当時付き合っていた2歳年下の男性は、妊娠を告げるとマユミさんの元から去った。 産みたいけど、経済力はないし、どうしたらいいのかわからない――神にもすがる気持ちで母親(きみ江さん)に相談した。

「最終的には、そんな親のところに来る子どもはかわいそうだって。産むか産まないか悩んでいる親のところに来るのはかわいそう、ましてや経済力のない親のところに来る子どもはかわいそう。それを考えたら、次にちゃんとした相手との間に子どもが生まれたら、その子を2人分愛しなさい。けじめをつけなさいって」

 子どもを産めなかったからこそ、鬼となって自分を諭してくれた母親。

この件をきっかけに、2人は本当の意味で親子になったという。

 そんなマユミさんは現在、夫と3人の息子たちと一緒に幸せに暮らしている。長男はマユミさんの実兄の子どもだが、DVが原因で離婚し、両親は失踪。マユミさん夫婦が引き取り、養子にしたという。長男は、母親と別の男性の間にできた子どもだったため、実際は叔母でもなんでもないが、「この子を引き取りたい」というマユミさんに、夫も同意してくれた。

「ワケありってちょっと傷がついてる、規格外なだけ。

だけど中身は変わらない。

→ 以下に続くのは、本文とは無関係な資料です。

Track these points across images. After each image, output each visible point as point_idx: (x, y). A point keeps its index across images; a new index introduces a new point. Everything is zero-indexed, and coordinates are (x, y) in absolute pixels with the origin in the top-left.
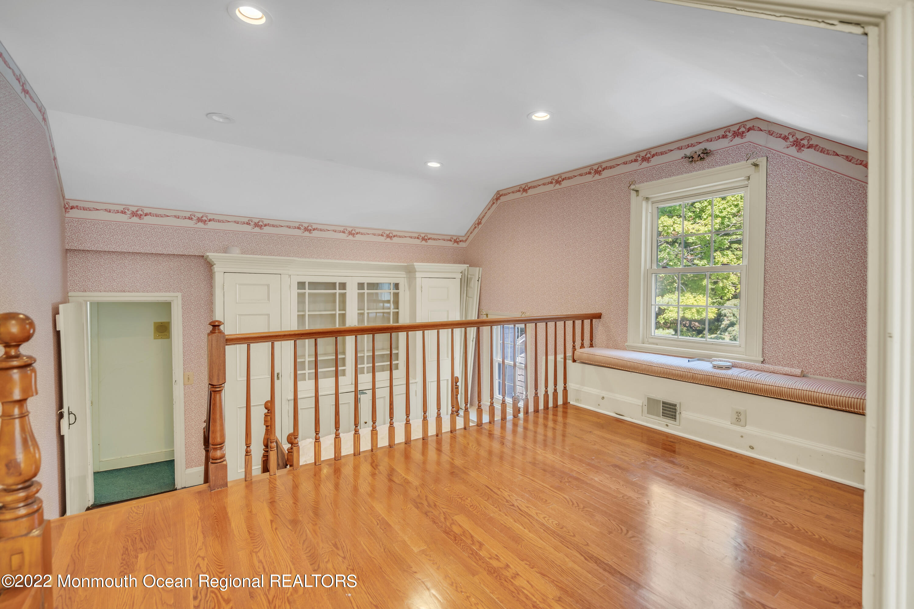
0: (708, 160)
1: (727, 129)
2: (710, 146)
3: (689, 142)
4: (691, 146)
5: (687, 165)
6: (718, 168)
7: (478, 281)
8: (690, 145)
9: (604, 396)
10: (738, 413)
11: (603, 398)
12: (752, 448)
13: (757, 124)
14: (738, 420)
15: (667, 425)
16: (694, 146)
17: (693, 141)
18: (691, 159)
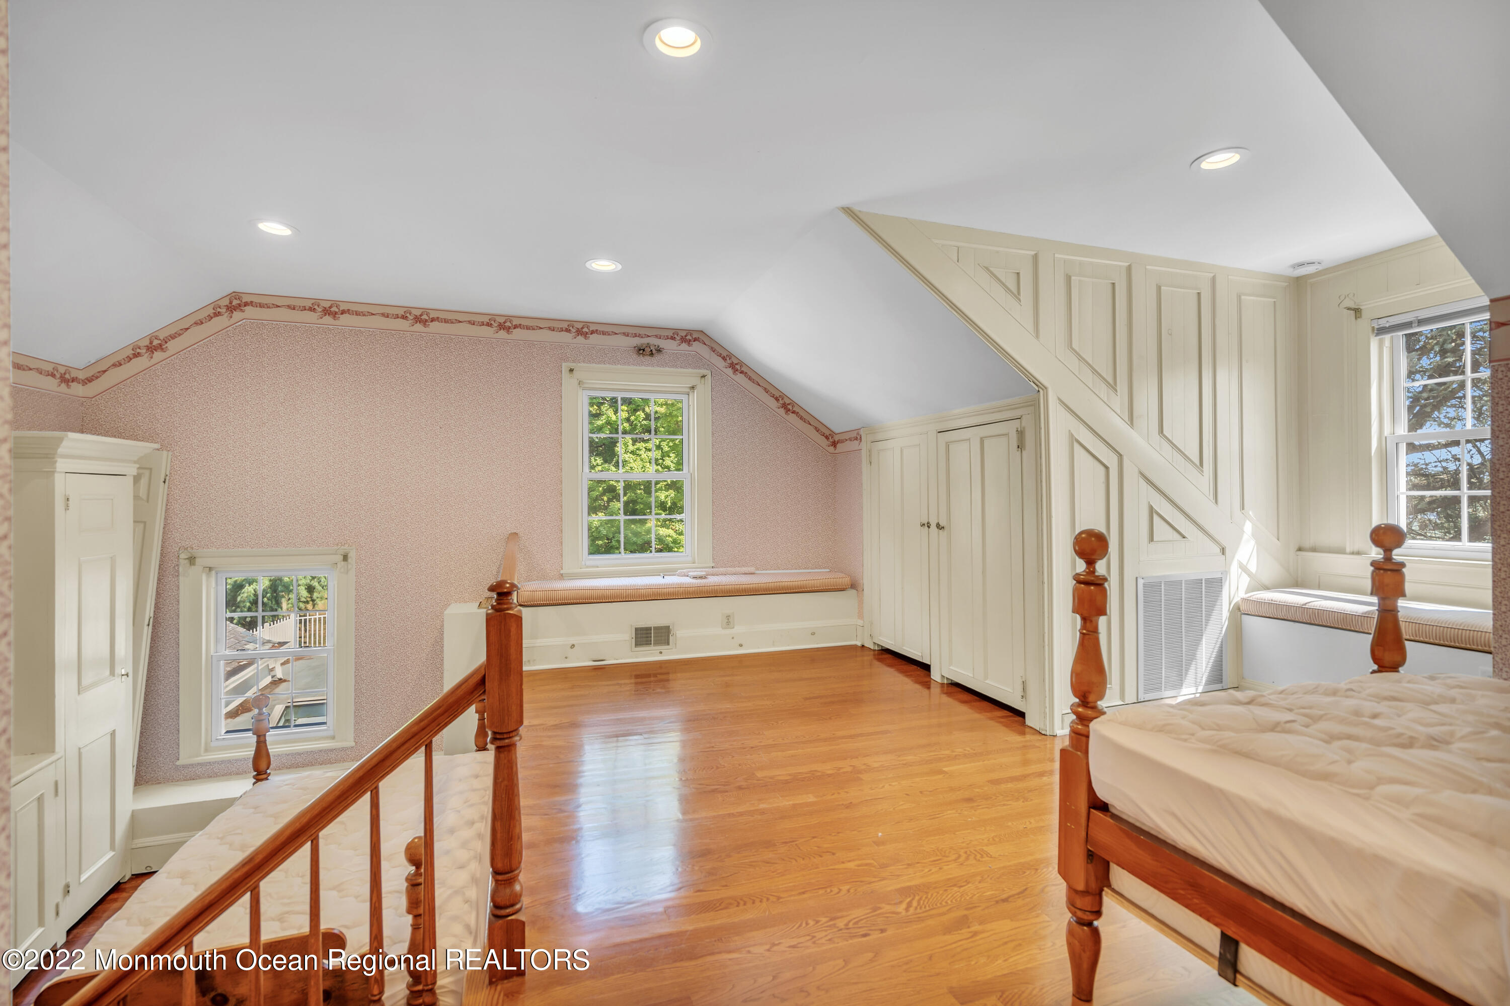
0: (657, 357)
1: (676, 331)
2: (662, 343)
3: (637, 331)
4: (639, 337)
5: (635, 356)
6: (667, 369)
7: (164, 482)
8: (638, 335)
9: (574, 642)
10: (728, 617)
11: (573, 646)
12: (741, 645)
13: (702, 337)
14: (728, 623)
15: (661, 653)
16: (642, 337)
17: (642, 332)
18: (641, 351)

ワケあり大歓迎です」(マユミさん)

 養子縁組、ハンセン病、虐待という重いテーマながら、全編から伝わってくるのは悲壮感ではなく、家族の温かさと強さだ。

 特に、病気の影響で指が変形してしまったきみ江さんが、慣れた様子で包丁を持ち、丁寧に皮をむいているシーンは印象的だ。

 きみ江さんは言う。

「私はよく食べる物に例えるんだけど、同じりんごでも、お店に売られてるピカピカの物はりんごって呼ぶけど、木から落ちちゃったりしたら“ワケあり”とか言われる。木から落とされて蹴飛ばされて踏まれてるような果物があるとするなら、私はそういう人間かもしれない。

でも、踏まれても蹴られても私はりんごなんだ。人が食べてくれるまで頑張ろうって、そう思うから。りんごはりんごなんだ。人間は人間なんだって」。

 一方、マユミさんは、「もし家族を色に例えるならレインボー、虹そのもの」と笑う。

 血のつながりだけが家族ではない。それぞれ事情を抱えた他人同士が型を寄せ合い、家族を築き上げることもできる。自分が人から傷つけられ、”キズモノ”として扱われてきた分、誰にでも優しくあろうとするきみ江さん、そして杉山家には、笑顔があふれていた。